Seit dem 1. Januar 2017 gilt die IE3-Norm für Elektromotoren ab 0,75 kW. Lohnt der Umstieg auch bei bestehenden Anlagen? Und was ist dabei zu beachten?
Ungefähr die Hälfte des industriell verbrauchten Stroms fließt in Elektromotoren. Deshalb wirken sich Vorgaben für den Energieverbrauch von Motoren besonders effizient auf den Klimaschutz aus. Laut einer Schätzung des ZVEI gehen ungefähr ein Viertel aller Treibhausgasemissionen in Deutschland auf industriell genutzte Elektromotoren zurück. Darüber hinaus rechnet das Umweltbundesamt vor, dass der Stromverbrauch in Deutschland durch den Einsatz effizienterer Industriemotoren bis zum Jahr 2020 um rund 27 Mrd. kWh reduziert werden könnte – das entspricht 16 Mio. t eingespartem CO2. Ziel der EU-Norm ist ein konkreter Beitrag zu dem umfassenden EU-weiten Maßnahmenpaket, das die CO2 -Emissionen bis zum Jahr 2020 um 20 % senken und gleichzeitig die Energieeffizienz um ein Fünftel steigern soll.

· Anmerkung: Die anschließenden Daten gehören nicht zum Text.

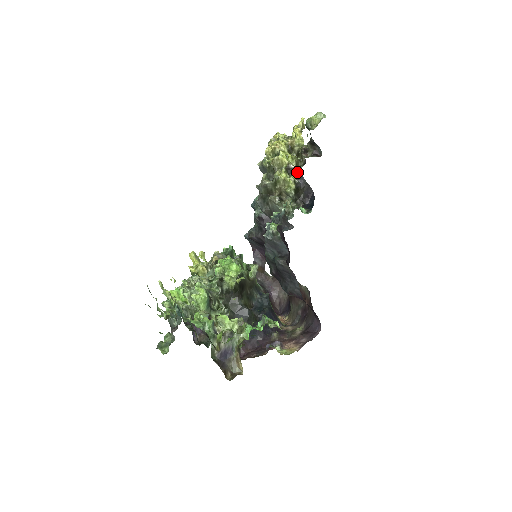
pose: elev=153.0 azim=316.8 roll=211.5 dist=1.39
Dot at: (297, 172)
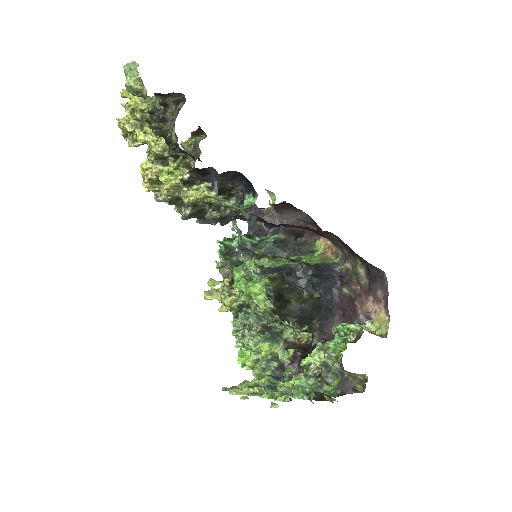
Dot at: (199, 178)
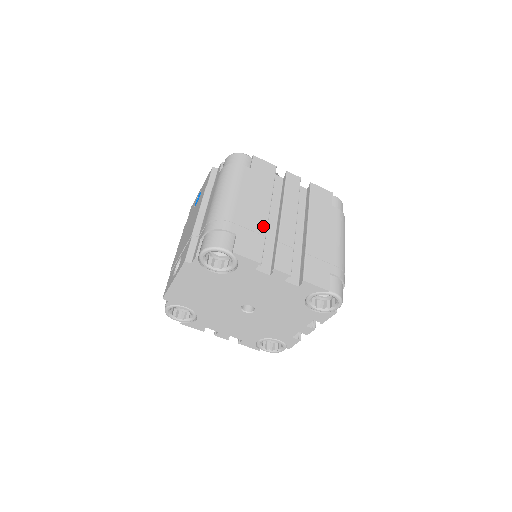
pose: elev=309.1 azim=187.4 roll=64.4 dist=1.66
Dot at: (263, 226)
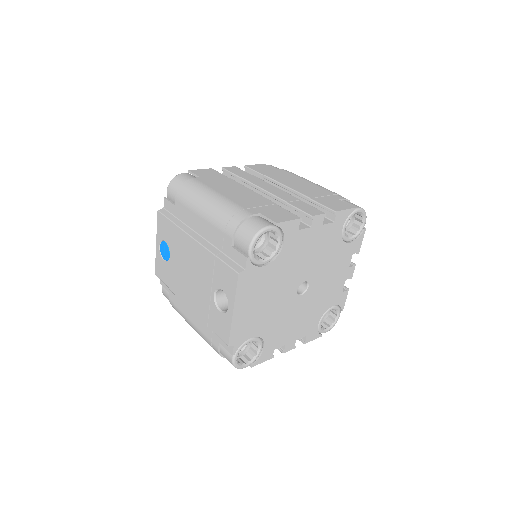
Dot at: (265, 200)
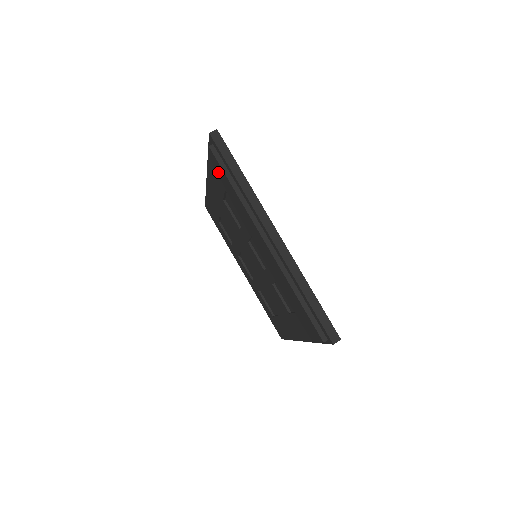
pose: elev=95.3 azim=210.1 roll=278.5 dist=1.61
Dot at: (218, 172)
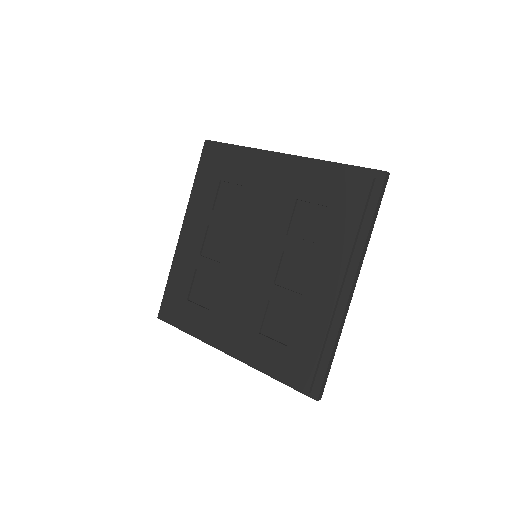
Dot at: (347, 194)
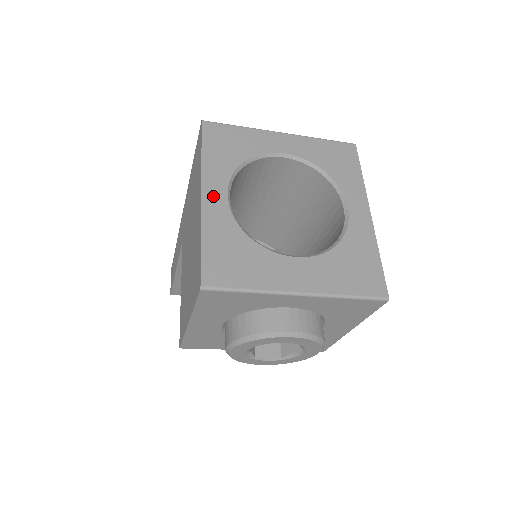
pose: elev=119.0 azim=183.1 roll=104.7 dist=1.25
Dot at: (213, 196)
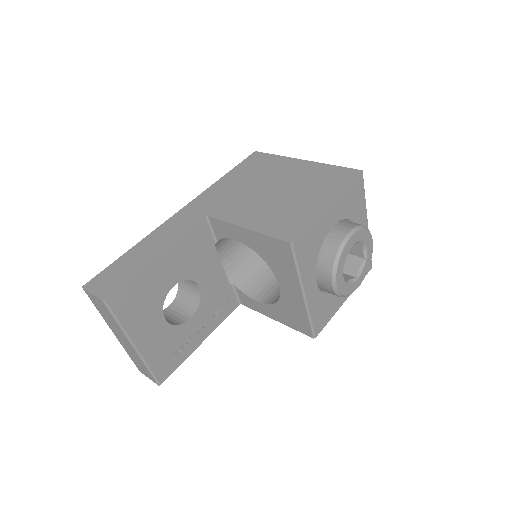
Dot at: occluded
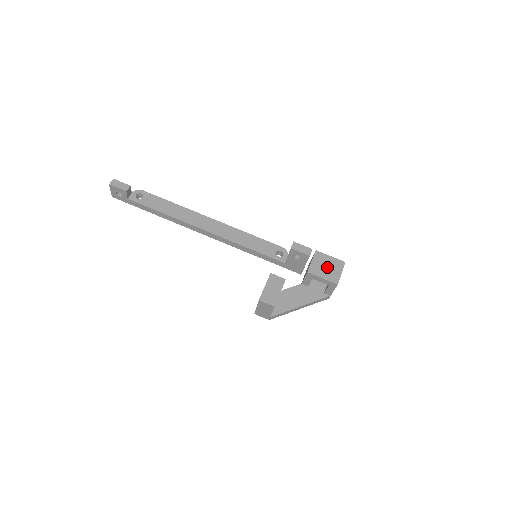
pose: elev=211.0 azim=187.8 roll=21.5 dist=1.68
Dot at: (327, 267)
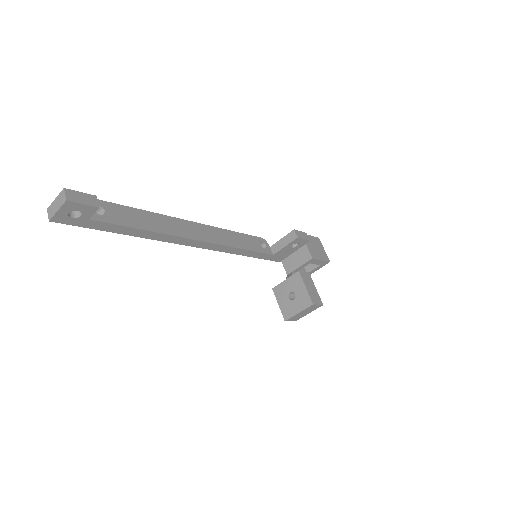
Dot at: (316, 248)
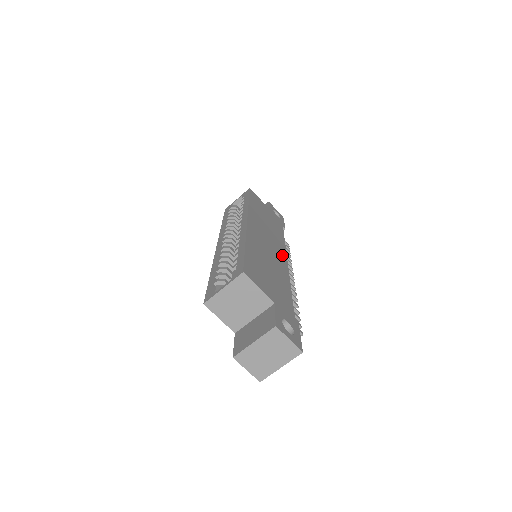
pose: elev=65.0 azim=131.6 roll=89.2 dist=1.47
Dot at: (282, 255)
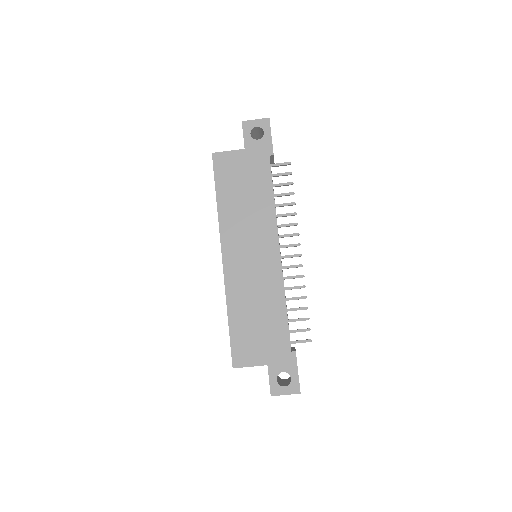
Dot at: (271, 248)
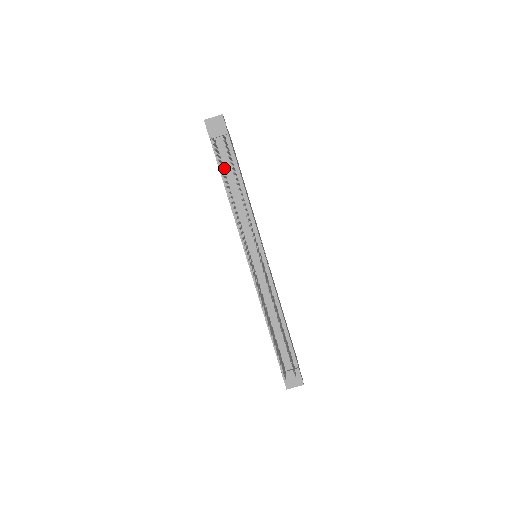
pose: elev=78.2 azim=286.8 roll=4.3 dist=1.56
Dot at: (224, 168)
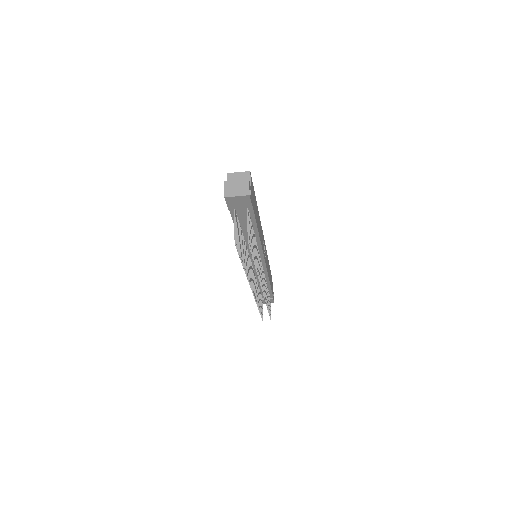
Dot at: (240, 224)
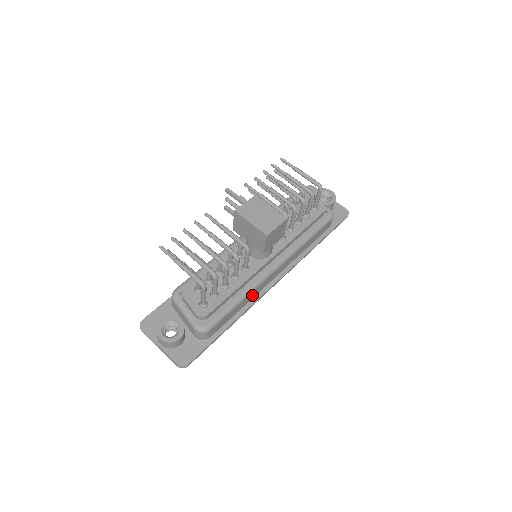
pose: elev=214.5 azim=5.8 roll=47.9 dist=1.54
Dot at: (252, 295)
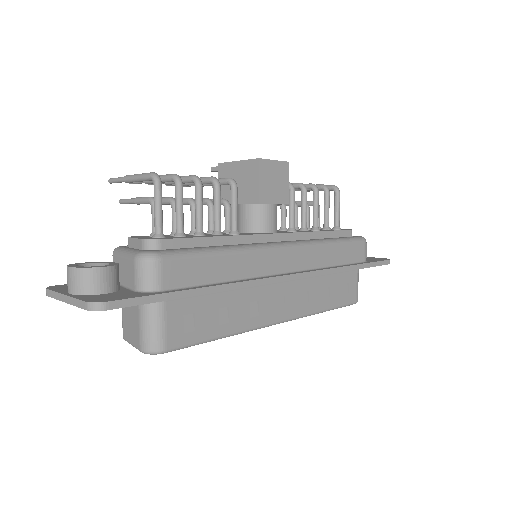
Dot at: (245, 266)
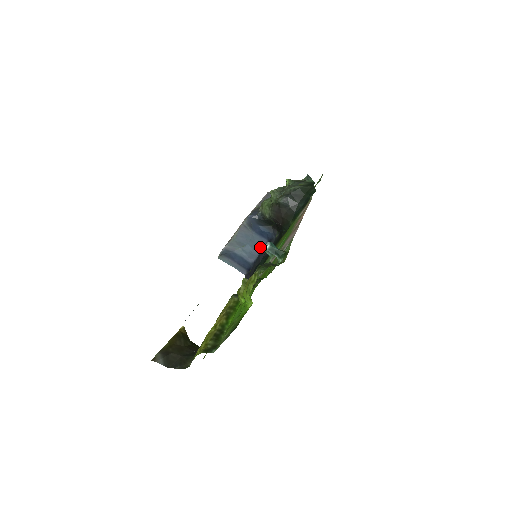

Angesichts dieser Zahlen ist der stramme Fahrplan der Europäischen Union in Sachen Energieeffizienz verständlich. Stufe zwei der entsprechenden Ökodesign-Richtlinie ErP trat am 1. Januar 2015 in Kraft. Sie besagt, dass Elektromotoren im Netzbetrieb mit einer Nennleistung von 7,5 bis 375 kW nur noch mit der Effizienzklasse IE3 eingesetzt werden dürfen. Ab dem 1.  Januar 2017 gilt diese Verordnung auch für den Leistungsbereich von 0,75 bis 7,5 kW. IE2-Motoren dürfen zwar weiterhin als Alternative eingebaut werden, jedoch nur in Kombination mit elektronischen Drehzahlreglern.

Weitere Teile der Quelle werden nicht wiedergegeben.